I was born in the mid 1950's and was the last child of ten. I had many strikes against me. I was the youngest, being disabled with a speech problem.

When I was nine years old, I moved to a hospital where I went to school and got therapy. As a teenager, my body was changing, but nobody hardly ever talked about sex. I knew the parts of the body and why they were there. I went home on every holiday and long weekend. My family never talked about the birds and the bees when I was around. My sister who was the next youngest in the family, we only skimmed the surface about that subject. It might have been the fact that I was the youngest of ten kids and had a severe disability.

When I moved to another residence, there were a lot of younger people than I was. We had a dinning room and people were always talking about many subjects, telling jokes, talking the weather, what they did at school, or telling what they did with their family on the weekend.
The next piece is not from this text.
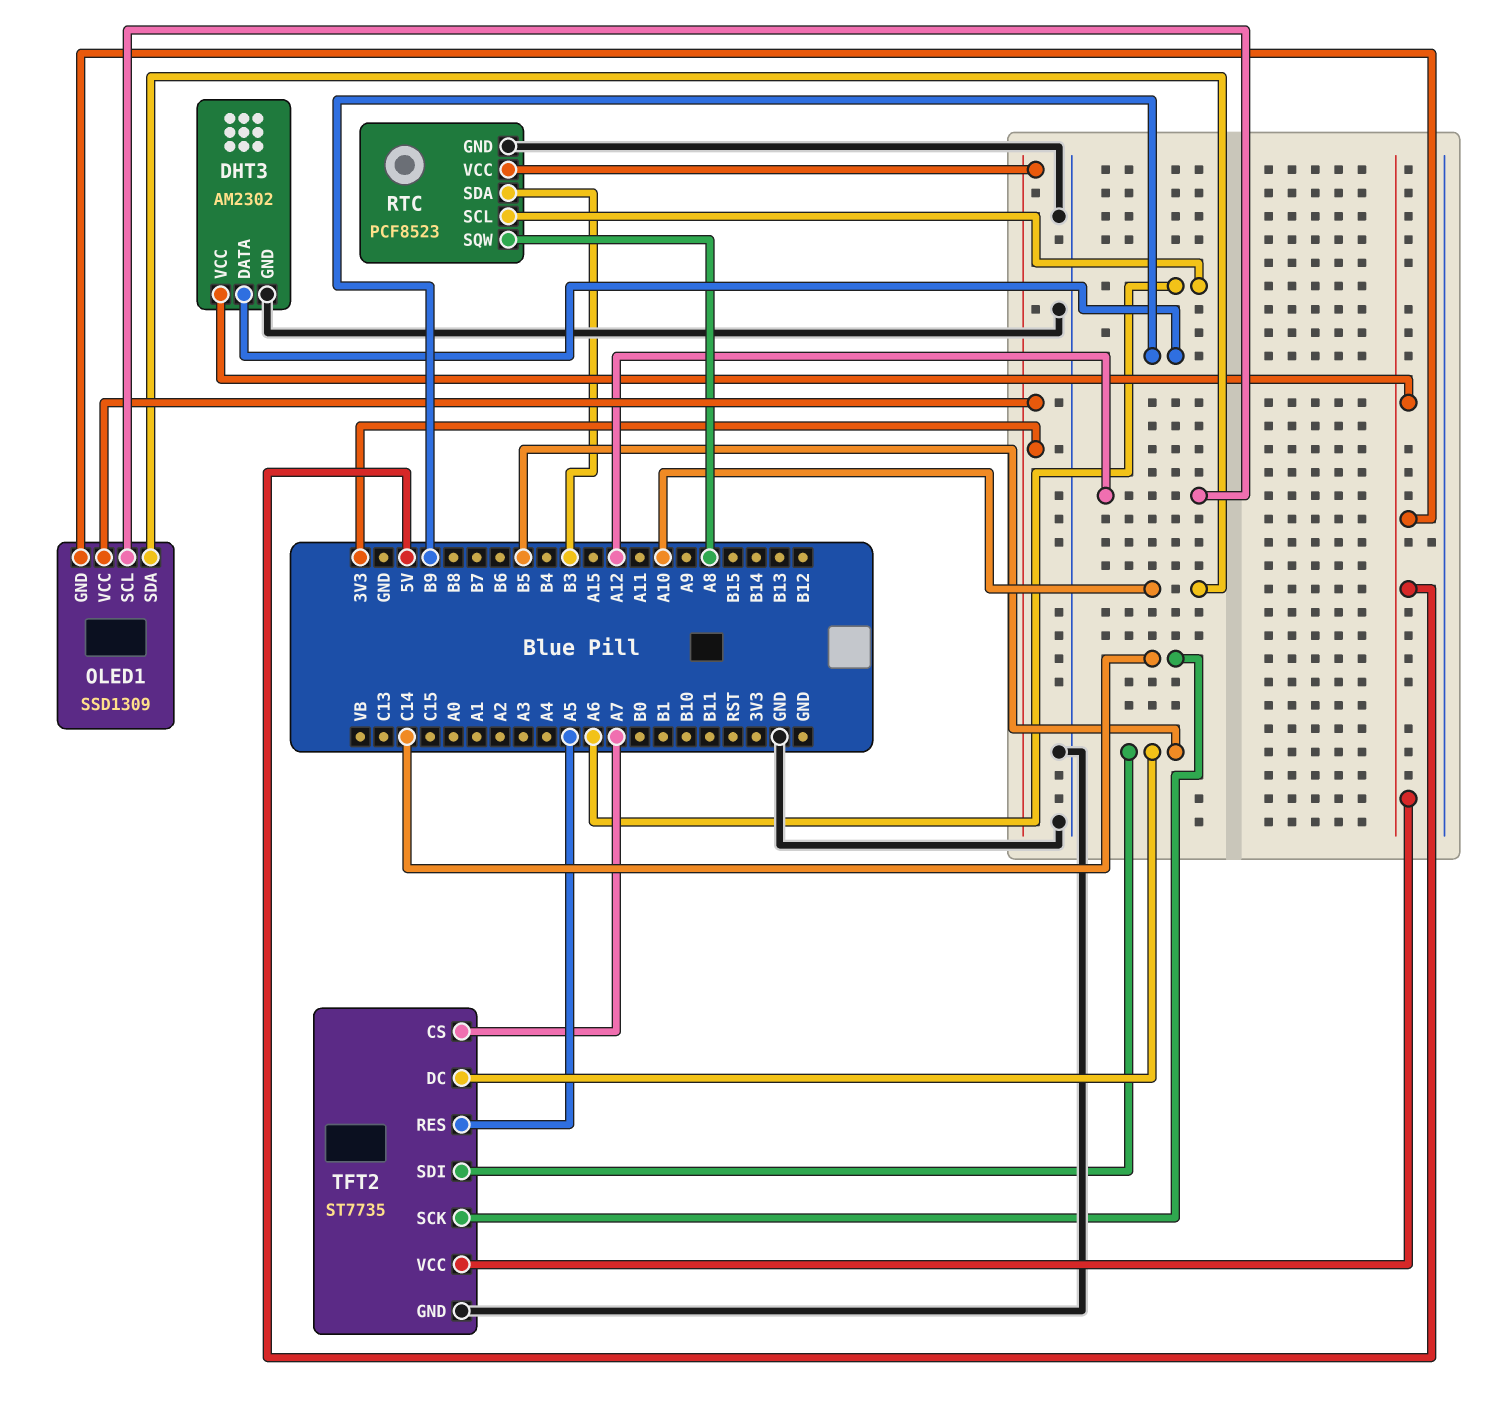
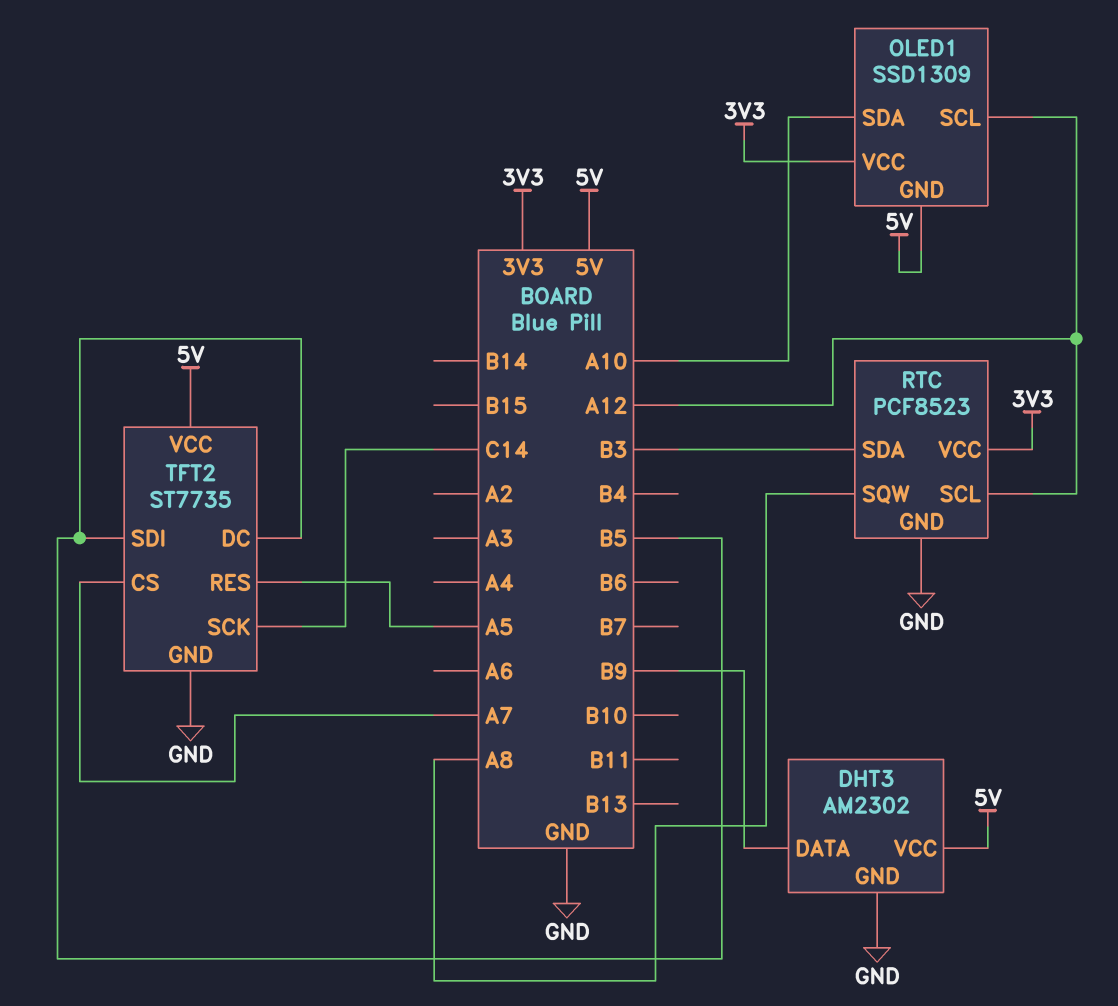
RTC pin SCL: A6 -> A12

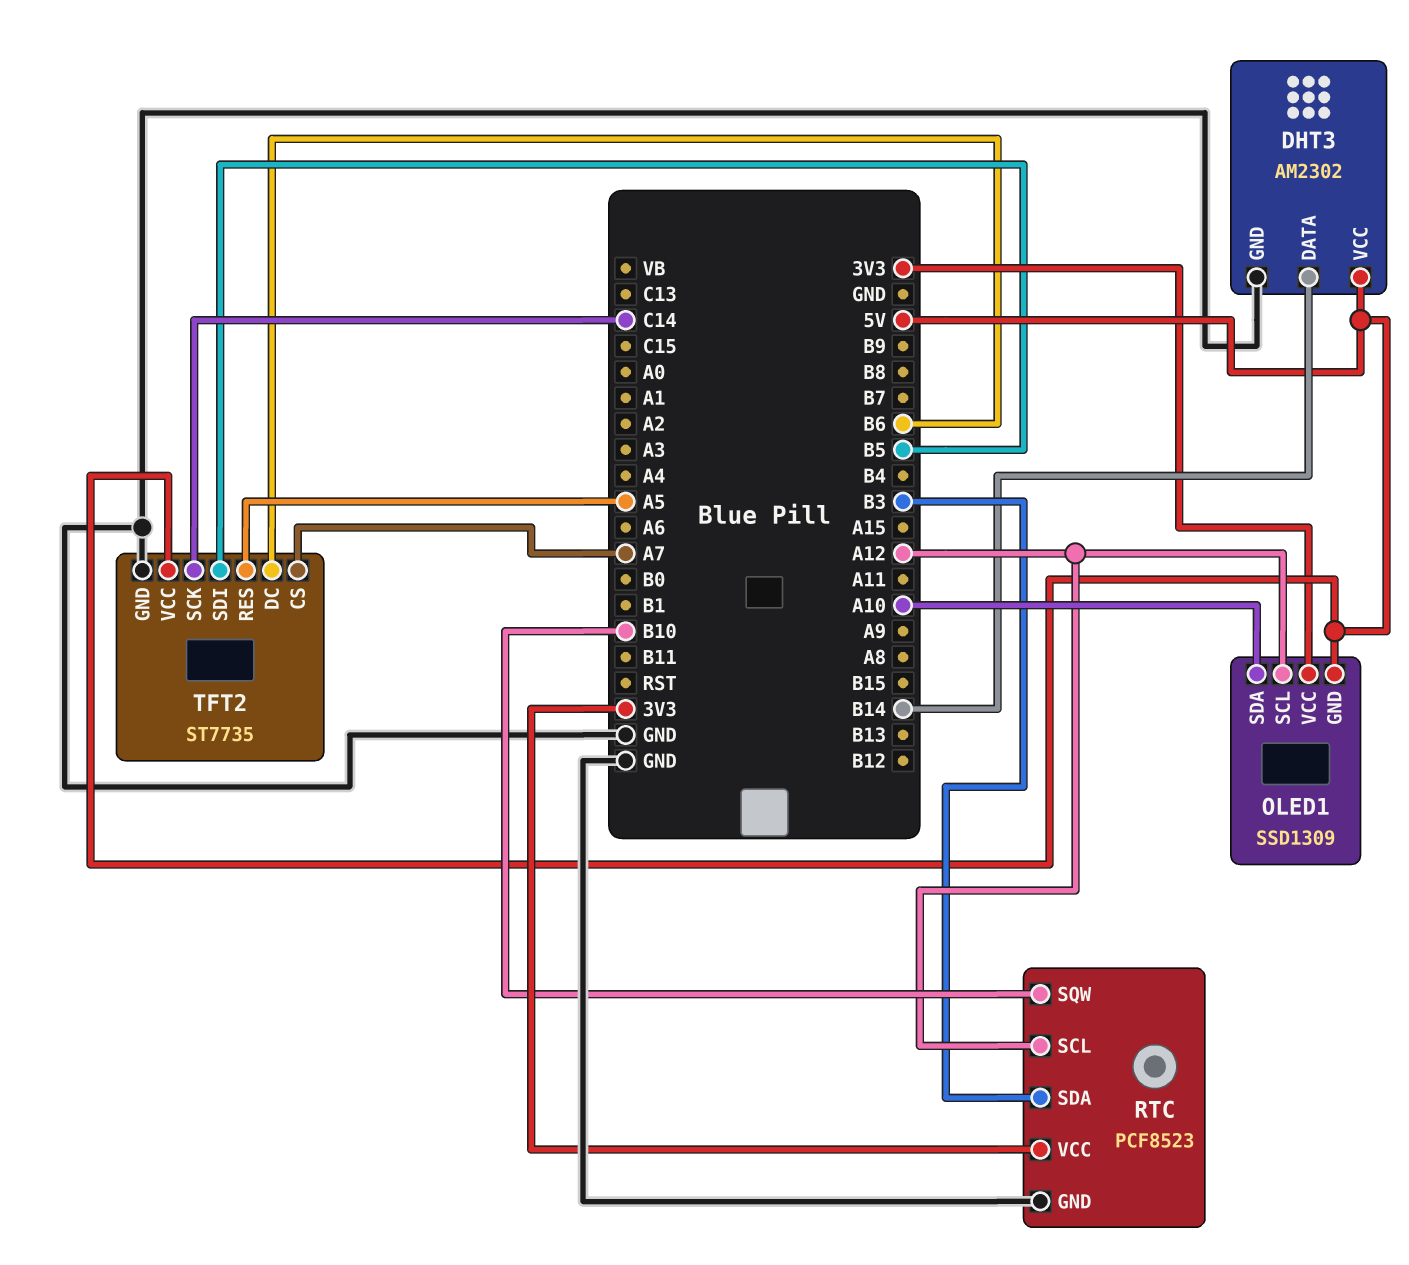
DHT3 pin DATA: B9 -> B14
RTC pin SQW: A8 -> B10
TFT2 pin DC: B5 -> B6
I remember one evening we were crammed into one dinky room like sardines talking about sex. Some vocabulary went over my head, I felt stupid. Bold as I am, I asked some questions about words they were using and some residents were thinking what planet did I come from? I didn't know what bisexual, lesbian, or gay was. I sure found out in a hurry.

I would like to tell parents with teenagers who have a severely disabled child and uses some kind of communicating device. Talk to them openly and honesty and tell them about sexual, physical, and mental abuse. You know the saying, "What they don't know can't hurt them?" In this case is farther from the truth!

Parents don't think their child can make love, get pregnant or even raped. Parents tell their child how to prevent being robbed. So why not tell them how to prevent sexual and physical abuse.

If your teenager is in high school, the able bodied students might talk about all kinds of subjects including sex. If I knew when I was in grade seven or eight about every detail about this subject. I wouldn't have felt so out of place with my fellow students or friends.

If AAC teenagers know about everything about sex and preventable measures they will have a lot more confidence in themselves and grow up to be responsible and caring adults throughout their entire life. They should have sexual vocabulary in their communication system or word board with pictures in a binders and put these in their wheelchair bags. I wouldn't want to have it out on my tray all of the time.